The proposed changes are structured to phase out after 2028 unless made permanent by future legislation.

High earners benefit too — but by smaller margins

While every income bracket sees a tax cut under the plan, the reductions are proportionally smaller for the wealthiest Americans. For example:

  • Earners in the $1 million+ range would see a 6.4% tax cut
  • Those making $200,000–$500,000 would see about an 8.5% reduction

These taxpayers still pay the largest share of total federal taxes. By 2027, households earning over $200,000 would contribute over 52% of all federal tax revenue.

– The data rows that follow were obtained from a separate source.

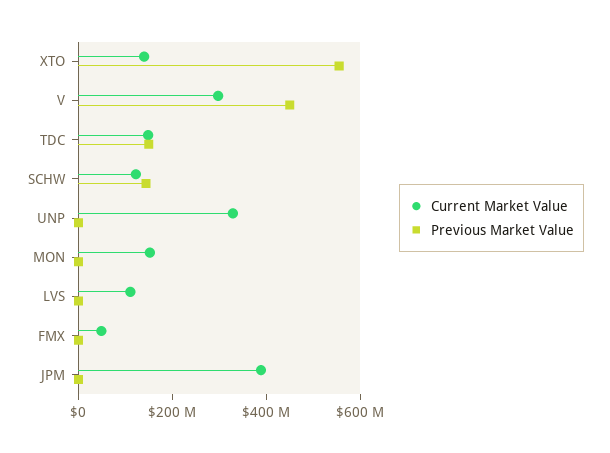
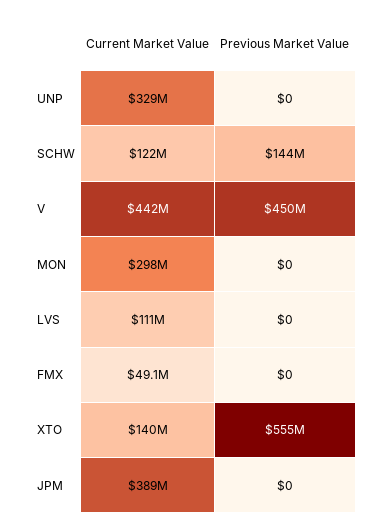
  {
    "Current Market Value": {
      "XTO": 140000000,
-     "V": 300000000,
+     "V": 442000000,
-     "TDC": 150000000,
      "SCHW": 122000000,
      "UNP": 329000000,
-     "MON": 150000000,
+     "MON": 298000000,
      "LVS": 111000000,
      "FMX": 49100000,
      "JPM": 389000000
    },
    "Previous Market Value": {
      "XTO": 555000000,
      "V": 450000000,
-     "TDC": 150000000,
      "SCHW": 144000000,
      "UNP": 0,
      "MON": 0,
      "LVS": 0,
      "FMX": 0,
      "JPM": 0
    }
  }

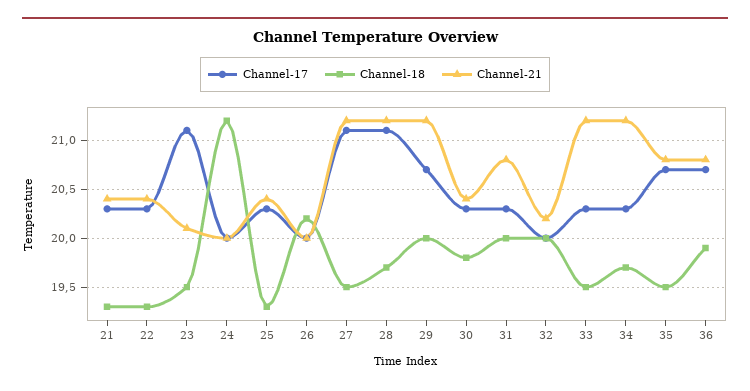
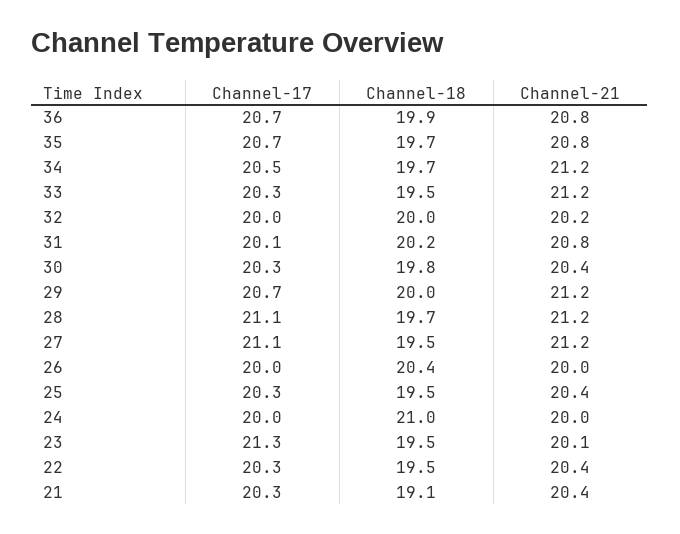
  {
    "Channel-17": {
      "21": 20.3,
      "22": 20.3,
-     "23": 21.1,
+     "23": 21.3,
      "24": 20,
      "25": 20.3,
      "26": 20,
      "27": 21.1,
      "28": 21.1,
      "29": 20.7,
      "30": 20.3,
-     "31": 20.3,
+     "31": 20.1,
      "32": 20,
      "33": 20.3,
-     "34": 20.3,
+     "34": 20.5,
      "35": 20.7,
      "36": 20.7
    },
    "Channel-18": {
-     "21": 19.3,
+     "21": 19.1,
-     "22": 19.3,
+     "22": 19.5,
      "23": 19.5,
-     "24": 21.2,
+     "24": 21,
-     "25": 19.3,
+     "25": 19.5,
-     "26": 20.2,
+     "26": 20.4,
      "27": 19.5,
      "28": 19.7,
      "29": 20,
      "30": 19.8,
-     "31": 20,
+     "31": 20.2,
      "32": 20,
      "33": 19.5,
      "34": 19.7,
-     "35": 19.5,
+     "35": 19.7,
      "36": 19.9
    },
    "Channel-21": {
      "21": 20.4,
      "22": 20.4,
      "23": 20.1,
      "24": 20,
      "25": 20.4,
      "26": 20,
      "27": 21.2,
      "28": 21.2,
      "29": 21.2,
      "30": 20.4,
      "31": 20.8,
      "32": 20.2,
      "33": 21.2,
      "34": 21.2,
      "35": 20.8,
      "36": 20.8
    }
  }

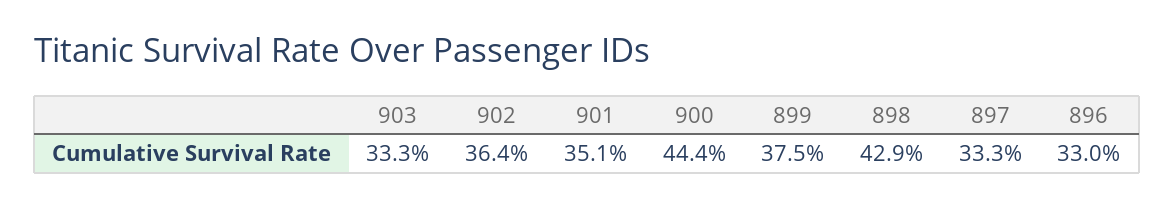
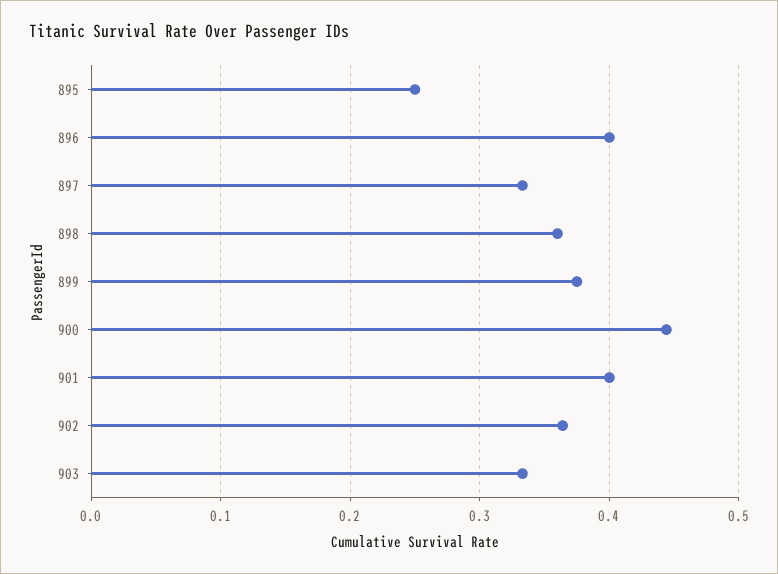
  {
    "903": 0.333,
    "902": 0.364,
-   "901": 0.351,
+   "901": 0.4,
    "900": 0.444,
    "899": 0.375,
-   "898": 0.429,
+   "898": 0.36,
    "897": 0.333,
-   "896": 0.33
+   "896": 0.4,
+   "895": 0.25
  }

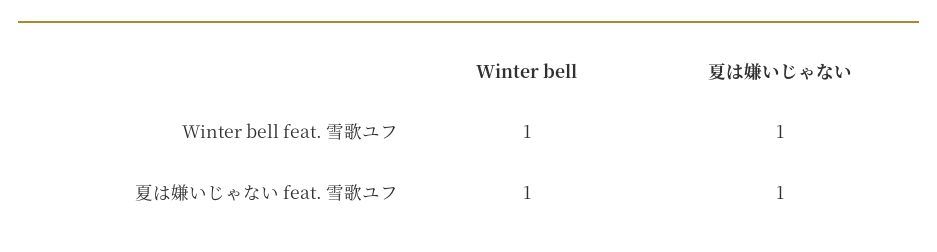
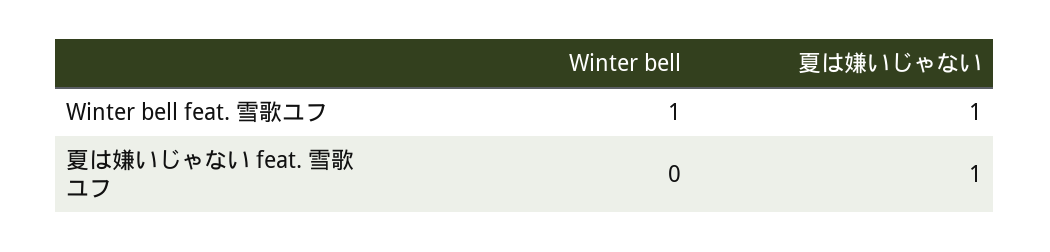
  {
    "Winter bell": {
      "Winter bell feat. 雪歌ユフ": 1,
-     "夏は嫌いじゃない feat. 雪歌ユフ": 1
+     "夏は嫌いじゃない feat. 雪歌ユフ": 0
    },
    "夏は嫌いじゃない": {
      "Winter bell feat. 雪歌ユフ": 1,
      "夏は嫌いじゃない feat. 雪歌ユフ": 1
    }
  }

Democrats say the plan rewards the wealthy

While the numbers show broad tax cuts, critics argue the plan favors higher earners and corporations. Some of the bill’s provisions phase out popular clean energy incentives and curb deductions for state and local taxes, which are widely used in high-cost states like New York and California.

Supporters argue the proposal is designed to simplify taxes and reward work without raising deficits, claiming it will help households facing rising costs.

What’s next?

The proposal, which aligns closely with Donald Trump’s economic agenda for 2025, is expected to be a central issue in the 2026 midterm elections. Democrats are likely to push alternative plans focused on targeted relief and corporate tax hikes.

The full report is available through the Joint Committee on Taxation.